The Rini Technologies' coolsuit and microcooler. No ice required

That box is four pounds and 94 cubic inches (2.7″ x 5.2″ x 6.7″). The car version runs off 12V and pulls about 6A, but they also have a version that can be worn, so this device is also usable by pit crew members. They’ve basically miniaturized an air conditioner using micromachining.

Micromachining uses tools like lasers, precision computer-controlled machining and lithography to create devices with dimensions down to one thousandth of a millimeter.

A diagram from Rini Technologies' patent of a micro-refrigerator

The downside? About $8,000 for the cooling system.


Keeping your driver cool isn’t just a matter of comfort: It’s a matter of safety and performance. While brute force methods are still employed, science is providing more and more options for drivers, as well as for those in the military and emergency responders who must wear extensive PPE in extreme conditions.

Lemma: The Peltier Effect

A portrait of Mr. Peltier.

The Peltier effect was discovered by (duh) Jean Charles Athanase Peltier in the 1830s. He found that if you connected two different metals (as shown below), and ran current through the wires, one junction would get warmer and the other would get cooler. Which junction gets warmer or cooler depends on the direction of the current.

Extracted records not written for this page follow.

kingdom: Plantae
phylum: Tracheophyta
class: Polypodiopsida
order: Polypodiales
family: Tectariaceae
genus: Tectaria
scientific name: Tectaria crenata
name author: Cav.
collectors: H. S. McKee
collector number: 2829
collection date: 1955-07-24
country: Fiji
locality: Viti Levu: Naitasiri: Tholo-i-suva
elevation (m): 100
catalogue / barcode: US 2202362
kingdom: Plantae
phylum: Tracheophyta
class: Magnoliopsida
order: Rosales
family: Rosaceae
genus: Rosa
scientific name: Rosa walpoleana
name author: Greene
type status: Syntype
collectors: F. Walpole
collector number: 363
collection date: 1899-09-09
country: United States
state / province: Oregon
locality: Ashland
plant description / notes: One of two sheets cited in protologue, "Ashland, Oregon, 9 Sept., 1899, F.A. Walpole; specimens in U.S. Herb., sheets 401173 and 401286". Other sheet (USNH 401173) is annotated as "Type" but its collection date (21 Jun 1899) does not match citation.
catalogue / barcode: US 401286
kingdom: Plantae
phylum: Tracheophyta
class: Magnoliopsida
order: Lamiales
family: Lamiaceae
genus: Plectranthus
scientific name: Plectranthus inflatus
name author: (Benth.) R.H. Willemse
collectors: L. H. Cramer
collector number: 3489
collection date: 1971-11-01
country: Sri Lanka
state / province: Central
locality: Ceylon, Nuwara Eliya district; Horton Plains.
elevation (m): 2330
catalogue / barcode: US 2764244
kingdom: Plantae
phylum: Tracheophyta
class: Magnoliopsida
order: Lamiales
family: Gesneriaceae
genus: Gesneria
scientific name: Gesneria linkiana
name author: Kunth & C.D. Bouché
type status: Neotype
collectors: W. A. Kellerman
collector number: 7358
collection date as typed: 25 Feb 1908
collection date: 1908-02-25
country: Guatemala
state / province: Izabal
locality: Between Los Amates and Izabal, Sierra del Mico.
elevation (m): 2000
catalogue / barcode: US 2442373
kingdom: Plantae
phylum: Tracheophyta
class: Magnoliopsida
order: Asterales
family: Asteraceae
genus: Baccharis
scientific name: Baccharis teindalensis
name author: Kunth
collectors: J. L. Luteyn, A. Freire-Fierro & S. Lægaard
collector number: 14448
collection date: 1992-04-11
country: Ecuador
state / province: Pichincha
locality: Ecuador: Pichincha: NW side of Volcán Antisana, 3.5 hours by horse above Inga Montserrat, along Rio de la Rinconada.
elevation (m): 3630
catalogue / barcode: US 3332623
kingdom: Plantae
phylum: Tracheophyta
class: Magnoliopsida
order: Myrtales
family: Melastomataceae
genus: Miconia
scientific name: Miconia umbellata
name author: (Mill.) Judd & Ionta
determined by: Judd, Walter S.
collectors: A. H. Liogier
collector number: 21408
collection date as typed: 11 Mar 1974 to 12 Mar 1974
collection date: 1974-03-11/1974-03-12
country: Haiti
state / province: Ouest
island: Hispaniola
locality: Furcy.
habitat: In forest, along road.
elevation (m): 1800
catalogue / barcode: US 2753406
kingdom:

Here’s a schematic of what he found:

The original Peltier effect with two dissimilar metals.

It’s a very small effect — even if you made a whole bunch of junctions. The phenomenon was of more interest from an abstract science point of view than an applications view for about a hundred years.

To get a large enough cooling effect to be useful, you need materials with good electrical conductivity and bad thermal conductivity. Most metals are good electrical and thermal conductors.

Enter semiconductors. Not just any semiconductors. Low thermal conductivity means you need large atoms, so we’re looking at materials like bismuth telluride, lead telluride, or silicon germanium. Bismuth telluride is the most used, but there are a lot of scientists looking for better materials.

A schematic of how the Peltier Effect works with semiconductors

Indian motorcycles offer thermoelectrically-cooled seats and Sony has a Peltier-effect personal air conditioner that fits in a pocket in your shirt. (Yes, you do have to buy special shirts.) You can even buy a thermoelectric personal-sized air conditioner on Amazon.

While their uses are limited by the amount of cooling possible, researchers continue to create better materials that will increase the cooling range and efficiency.